My Facebook Experiment

FB logo FI just conducted an experiment.  I was not the first person to do this nor, I can guarantee you, will I be the last.  While not of Tincup’ian proportions, it was an interesting endeavor nonetheless.

In anticipation of a project I’m embarking upon I wanted to see what it was like to seriously adjust my Facebook account.  So I played around with all sorts of settings and actions; I fiddled around with security settings and limits on who could see my posts.  I blocked, de-friended and re-friended people. I experimented with untagging myself.  I was invisible for a brief period and just lurked.  And then, ultimately, I deactivated my account.  Traumatic.

In order to (temporarily) pull the plug I had to assign another Admin to a page I manage lest I not regain control upon reactivation.  I also ended up killing a group I had set up for a past event.

When I clicked on “I want to deactivate this account,” I was first shown a whole bunch of friend’s pictures with plaintive pleas ofLaurie and Trish and Steve will miss you!!!”  Had I not had my speakers disabled I think I would have heard either weeping violins or the Imperial March.

I hit <enter>.

I stayed deactivated for about 48 hours and, as I anticipated, I saw just how many things flow via my Facebook account.

I forgot people’s birthdays.  My automatic networked blogs update from the HR Schoolhouse didn’t post (duh).  I missed news, articles, pictures and jokes.
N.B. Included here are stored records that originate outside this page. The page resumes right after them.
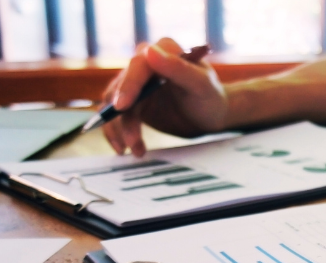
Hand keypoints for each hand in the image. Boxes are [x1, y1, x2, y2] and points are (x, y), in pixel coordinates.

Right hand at [100, 38, 228, 155]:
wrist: (211, 116)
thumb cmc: (211, 98)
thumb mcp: (202, 85)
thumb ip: (179, 68)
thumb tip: (150, 51)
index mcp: (163, 50)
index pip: (138, 65)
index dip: (128, 85)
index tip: (122, 106)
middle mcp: (145, 63)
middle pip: (121, 86)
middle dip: (123, 116)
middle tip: (130, 141)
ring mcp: (136, 82)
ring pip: (114, 103)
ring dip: (120, 129)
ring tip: (136, 150)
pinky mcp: (132, 101)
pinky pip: (115, 116)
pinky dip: (117, 133)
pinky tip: (126, 148)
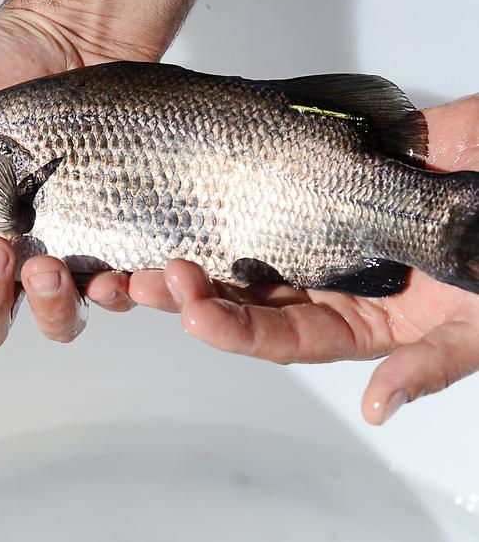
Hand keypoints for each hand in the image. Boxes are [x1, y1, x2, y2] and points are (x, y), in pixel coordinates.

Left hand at [127, 94, 478, 424]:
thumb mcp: (475, 323)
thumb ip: (429, 364)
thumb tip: (379, 408)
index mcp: (358, 320)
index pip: (283, 337)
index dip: (236, 332)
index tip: (195, 317)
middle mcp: (327, 280)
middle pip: (248, 298)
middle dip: (193, 297)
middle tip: (149, 282)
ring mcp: (315, 231)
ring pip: (243, 252)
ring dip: (195, 254)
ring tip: (146, 252)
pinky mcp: (314, 184)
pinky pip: (259, 195)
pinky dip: (223, 201)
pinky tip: (186, 201)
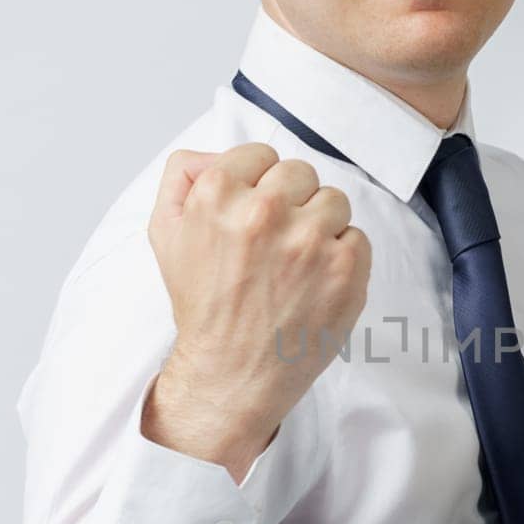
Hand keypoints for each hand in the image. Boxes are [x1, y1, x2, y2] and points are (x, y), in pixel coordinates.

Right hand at [144, 143, 371, 469]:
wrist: (232, 372)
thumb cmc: (203, 305)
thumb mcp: (166, 233)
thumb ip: (183, 177)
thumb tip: (216, 151)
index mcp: (217, 194)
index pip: (260, 154)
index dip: (258, 185)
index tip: (253, 216)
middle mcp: (264, 211)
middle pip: (300, 172)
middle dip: (290, 203)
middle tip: (275, 243)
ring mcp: (310, 239)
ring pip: (333, 200)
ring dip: (320, 227)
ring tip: (296, 264)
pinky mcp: (346, 267)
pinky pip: (356, 236)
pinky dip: (342, 257)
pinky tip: (315, 283)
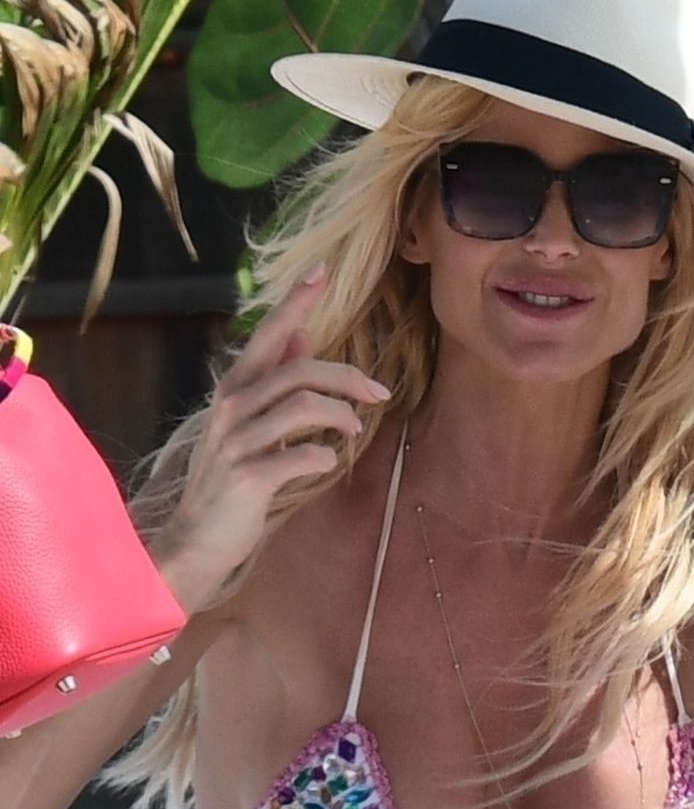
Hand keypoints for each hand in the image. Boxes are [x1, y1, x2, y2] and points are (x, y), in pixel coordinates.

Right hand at [151, 269, 389, 610]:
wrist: (199, 537)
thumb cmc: (233, 475)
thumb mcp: (250, 420)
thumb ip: (273, 378)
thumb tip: (302, 335)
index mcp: (235, 388)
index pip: (268, 334)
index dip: (295, 302)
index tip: (321, 271)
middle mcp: (230, 407)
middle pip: (298, 369)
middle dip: (347, 376)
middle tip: (379, 394)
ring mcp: (235, 442)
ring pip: (300, 405)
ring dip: (339, 413)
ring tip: (355, 428)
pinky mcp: (246, 478)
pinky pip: (295, 455)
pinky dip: (320, 455)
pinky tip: (327, 461)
I didn’t see much of the regular HR and Recruiting content I regularly read. I was left out of planning discussions for an upcoming meeting because, well, I didn’t exist.
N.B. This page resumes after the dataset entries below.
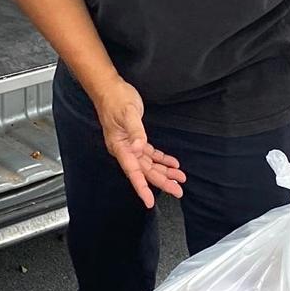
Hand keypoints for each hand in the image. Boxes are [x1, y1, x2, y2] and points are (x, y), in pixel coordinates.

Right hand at [93, 77, 185, 209]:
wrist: (109, 88)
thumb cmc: (116, 99)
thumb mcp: (128, 113)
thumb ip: (135, 131)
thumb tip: (138, 148)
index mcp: (120, 147)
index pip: (133, 172)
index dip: (141, 188)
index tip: (149, 202)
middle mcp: (125, 150)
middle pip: (145, 171)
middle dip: (161, 181)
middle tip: (178, 191)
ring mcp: (130, 146)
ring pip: (149, 165)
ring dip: (164, 171)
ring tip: (180, 179)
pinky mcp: (136, 139)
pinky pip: (150, 154)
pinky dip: (161, 159)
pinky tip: (173, 164)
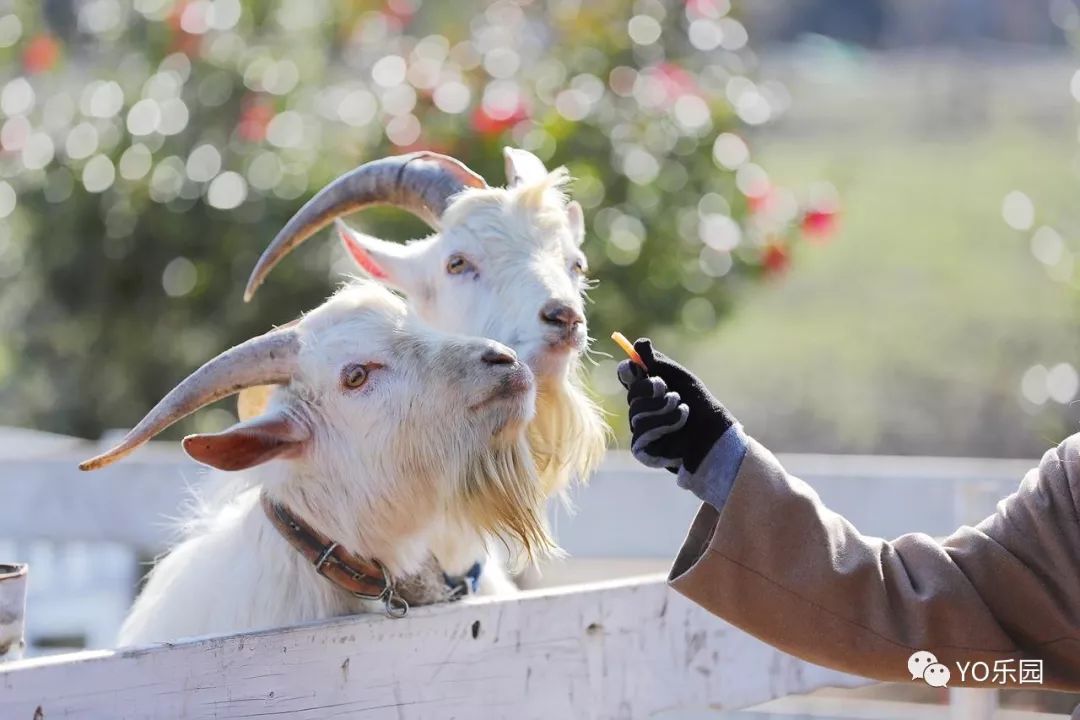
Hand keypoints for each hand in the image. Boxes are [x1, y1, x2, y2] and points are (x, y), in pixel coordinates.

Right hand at [617, 338, 735, 473]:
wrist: (714, 432)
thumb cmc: (699, 404)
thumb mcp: (679, 377)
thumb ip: (657, 361)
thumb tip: (639, 343)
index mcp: (648, 388)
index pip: (627, 376)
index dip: (628, 371)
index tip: (638, 368)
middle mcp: (641, 407)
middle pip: (631, 394)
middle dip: (651, 390)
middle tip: (670, 391)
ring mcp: (641, 428)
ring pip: (636, 413)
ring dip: (663, 409)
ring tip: (682, 409)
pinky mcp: (643, 447)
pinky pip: (641, 432)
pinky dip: (663, 424)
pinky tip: (680, 424)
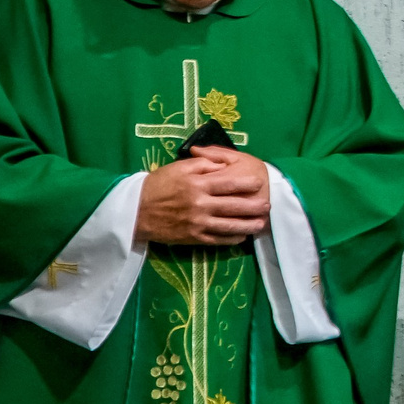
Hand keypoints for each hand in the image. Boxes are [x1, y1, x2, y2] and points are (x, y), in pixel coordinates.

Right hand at [135, 146, 269, 245]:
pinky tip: (242, 237)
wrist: (135, 210)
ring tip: (261, 224)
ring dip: (248, 225)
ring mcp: (198, 223)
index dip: (247, 183)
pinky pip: (217, 240)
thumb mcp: (179, 167)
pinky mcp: (193, 238)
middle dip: (254, 206)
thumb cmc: (158, 185)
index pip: (230, 183)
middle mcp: (201, 204)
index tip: (260, 182)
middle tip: (268, 205)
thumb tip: (223, 165)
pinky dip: (231, 239)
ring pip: (229, 226)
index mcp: (198, 185)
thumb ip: (203, 163)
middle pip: (234, 206)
During this time away I was still out and about on other social networks and I saw confirmation of something I already knew – that the feed on my Twitter timeline varies from the feed in my FB timeline.  I interact with many of the same people on both (well, plus thousands more on Twitter) but with a definite difference in content and deep interaction.  Simply put… it was tough not being on Facebook.

Did I fear my self-imposed LOA?  Not really.  If I had a case of FOMO I wouldn’t have been able to pull the plug.  It did, however, show me just how much I use Facebook to plan and run things – meetings and lunches get arranged, phone calls get scheduled and news is disseminated.

I missed it.  Then again, I’m well past my teenage years


  1. HRBR says:

    And now… you’re back! 🙂

  2. What a fascinating experiment! I don’t dare do that…not because I’m addicted to Facebook but because I am a gatherer, not hunter, of human contact. If I didn’t interact online, I doubt I would talk to anyone. (Okay, exaggeration…but not much of one!)

  3. Kyle Jones says:

    My favorite line from your post: I was left out of planning discussions for an upcoming meeting because, well, I didn’t exist.

    Isn’t it amazing how, in just a mere handful of years, we have become so connected in a way that one simply “doesn’t exist” if they remove themselves from a social network?